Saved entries
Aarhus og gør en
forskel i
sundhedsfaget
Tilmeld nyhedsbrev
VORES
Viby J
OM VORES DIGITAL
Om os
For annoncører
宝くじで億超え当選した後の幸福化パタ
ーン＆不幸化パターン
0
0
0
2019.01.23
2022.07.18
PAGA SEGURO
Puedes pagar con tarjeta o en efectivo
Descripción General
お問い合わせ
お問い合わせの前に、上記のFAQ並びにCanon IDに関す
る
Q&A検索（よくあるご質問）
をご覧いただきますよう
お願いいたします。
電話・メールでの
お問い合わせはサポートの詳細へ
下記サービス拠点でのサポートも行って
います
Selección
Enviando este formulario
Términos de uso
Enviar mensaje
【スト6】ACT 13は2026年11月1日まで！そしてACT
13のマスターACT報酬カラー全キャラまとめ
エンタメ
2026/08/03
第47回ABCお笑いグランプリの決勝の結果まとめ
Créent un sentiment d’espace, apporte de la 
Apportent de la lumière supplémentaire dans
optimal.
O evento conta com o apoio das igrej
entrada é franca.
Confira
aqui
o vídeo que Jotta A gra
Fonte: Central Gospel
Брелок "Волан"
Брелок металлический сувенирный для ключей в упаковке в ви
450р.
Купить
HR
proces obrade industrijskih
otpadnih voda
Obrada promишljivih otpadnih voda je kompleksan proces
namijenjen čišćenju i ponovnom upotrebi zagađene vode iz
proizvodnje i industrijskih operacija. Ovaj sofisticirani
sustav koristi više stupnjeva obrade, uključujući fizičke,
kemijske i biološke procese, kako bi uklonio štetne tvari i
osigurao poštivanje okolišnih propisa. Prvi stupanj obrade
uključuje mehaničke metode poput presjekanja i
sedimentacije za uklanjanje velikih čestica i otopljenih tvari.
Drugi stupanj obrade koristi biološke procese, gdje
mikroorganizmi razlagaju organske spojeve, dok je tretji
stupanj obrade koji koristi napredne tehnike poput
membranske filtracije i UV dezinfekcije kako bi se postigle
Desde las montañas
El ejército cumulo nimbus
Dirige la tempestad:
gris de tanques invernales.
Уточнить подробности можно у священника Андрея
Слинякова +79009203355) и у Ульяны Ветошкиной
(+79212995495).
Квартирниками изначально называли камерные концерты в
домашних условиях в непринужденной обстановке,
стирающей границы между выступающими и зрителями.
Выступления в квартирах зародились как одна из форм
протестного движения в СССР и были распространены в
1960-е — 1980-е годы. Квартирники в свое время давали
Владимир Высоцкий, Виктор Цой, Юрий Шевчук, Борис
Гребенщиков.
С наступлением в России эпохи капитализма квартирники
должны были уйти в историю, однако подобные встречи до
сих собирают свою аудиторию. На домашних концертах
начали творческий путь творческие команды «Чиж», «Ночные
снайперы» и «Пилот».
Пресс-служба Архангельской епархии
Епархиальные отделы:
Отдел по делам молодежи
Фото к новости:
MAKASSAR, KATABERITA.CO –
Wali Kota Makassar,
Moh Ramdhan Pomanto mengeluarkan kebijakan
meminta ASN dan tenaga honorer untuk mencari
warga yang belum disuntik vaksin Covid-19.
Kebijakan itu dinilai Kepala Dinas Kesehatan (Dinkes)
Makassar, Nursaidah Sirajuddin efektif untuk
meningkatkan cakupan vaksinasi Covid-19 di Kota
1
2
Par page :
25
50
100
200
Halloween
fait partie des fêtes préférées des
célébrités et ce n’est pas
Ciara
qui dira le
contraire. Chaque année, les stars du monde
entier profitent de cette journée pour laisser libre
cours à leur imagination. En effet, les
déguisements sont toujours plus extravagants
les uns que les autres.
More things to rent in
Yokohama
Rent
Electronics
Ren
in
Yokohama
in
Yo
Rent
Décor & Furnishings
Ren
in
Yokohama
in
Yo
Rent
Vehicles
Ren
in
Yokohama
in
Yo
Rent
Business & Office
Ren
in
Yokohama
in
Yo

▶ **WHAT TO WORK ON**
Print every line of the rows above again, with no changes at all.

▶ **TASK OUTPUT**
Aarhus og gør en
forskel i
sundhedsfaget
Tilmeld nyhedsbrev
VORES
Viby J
OM VORES DIGITAL
Om os
For annoncører
宝くじで億超え当選した後の幸福化パタ
ーン＆不幸化パターン
0
0
0
2019.01.23
2022.07.18
PAGA SEGURO
Puedes pagar con tarjeta o en efectivo
Descripción General
お問い合わせ
お問い合わせの前に、上記のFAQ並びにCanon IDに関す
る
Q&A検索（よくあるご質問）
をご覧いただきますよう
お願いいたします。
電話・メールでの
お問い合わせはサポートの詳細へ
下記サービス拠点でのサポートも行って
います
Selección
Enviando este formulario
Términos de uso
Enviar mensaje
【スト6】ACT 13は2026年11月1日まで！そしてACT
13のマスターACT報酬カラー全キャラまとめ
エンタメ
2026/08/03
第47回ABCお笑いグランプリの決勝の結果まとめ
Créent un sentiment d’espace, apporte de la 
Apportent de la lumière supplémentaire dans
optimal.
O evento conta com o apoio das igrej
entrada é franca.
Confira
aqui
o vídeo que Jotta A gra
Fonte: Central Gospel
Брелок "Волан"
Брелок металлический сувенирный для ключей в упаковке в ви
450р.
Купить
HR
proces obrade industrijskih
otpadnih voda
Obrada promишljivih otpadnih voda je kompleksan proces
namijenjen čišćenju i ponovnom upotrebi zagađene vode iz
proizvodnje i industrijskih operacija. Ovaj sofisticirani
sustav koristi više stupnjeva obrade, uključujući fizičke,
kemijske i biološke procese, kako bi uklonio štetne tvari i
osigurao poštivanje okolišnih propisa. Prvi stupanj obrade
uključuje mehaničke metode poput presjekanja i
sedimentacije za uklanjanje velikih čestica i otopljenih tvari.
Drugi stupanj obrade koristi biološke procese, gdje
mikroorganizmi razlagaju organske spojeve, dok je tretji
stupanj obrade koji koristi napredne tehnike poput
membranske filtracije i UV dezinfekcije kako bi se postigle
Desde las montañas
El ejército cumulo nimbus
Dirige la tempestad:
gris de tanques invernales.
Уточнить подробности можно у священника Андрея
Слинякова +79009203355) и у Ульяны Ветошкиной
(+79212995495).
Квартирниками изначально называли камерные концерты в
домашних условиях в непринужденной обстановке,
стирающей границы между выступающими и зрителями.
Выступления в квартирах зародились как одна из форм
протестного движения в СССР и были распространены в
1960-е — 1980-е годы. Квартирники в свое время давали
Владимир Высоцкий, Виктор Цой, Юрий Шевчук, Борис
Гребенщиков.
С наступлением в России эпохи капитализма квартирники
должны были уйти в историю, однако подобные встречи до
сих собирают свою аудиторию. На домашних концертах
начали творческий путь творческие команды «Чиж», «Ночные
снайперы» и «Пилот».
Пресс-служба Архангельской епархии
Епархиальные отделы:
Отдел по делам молодежи
Фото к новости:
MAKASSAR, KATABERITA.CO –
Wali Kota Makassar,
Moh Ramdhan Pomanto mengeluarkan kebijakan
meminta ASN dan tenaga honorer untuk mencari
warga yang belum disuntik vaksin Covid-19.
Kebijakan itu dinilai Kepala Dinas Kesehatan (Dinkes)
Makassar, Nursaidah Sirajuddin efektif untuk
meningkatkan cakupan vaksinasi Covid-19 di Kota
1
2
Par page :
25
50
100
200
Halloween
fait partie des fêtes préférées des
célébrités et ce n’est pas
Ciara
qui dira le
contraire. Chaque année, les stars du monde
entier profitent de cette journée pour laisser libre
cours à leur imagination. En effet, les
déguisements sont toujours plus extravagants
les uns que les autres.
More things to rent in
Yokohama
Rent
Electronics
Ren
in
Yokohama
in
Yo
Rent
Décor & Furnishings
Ren
in
Yokohama
in
Yo
Rent
Vehicles
Ren
in
Yokohama
in
Yo
Rent
Business & Office
Ren
in
Yokohama
in
Yo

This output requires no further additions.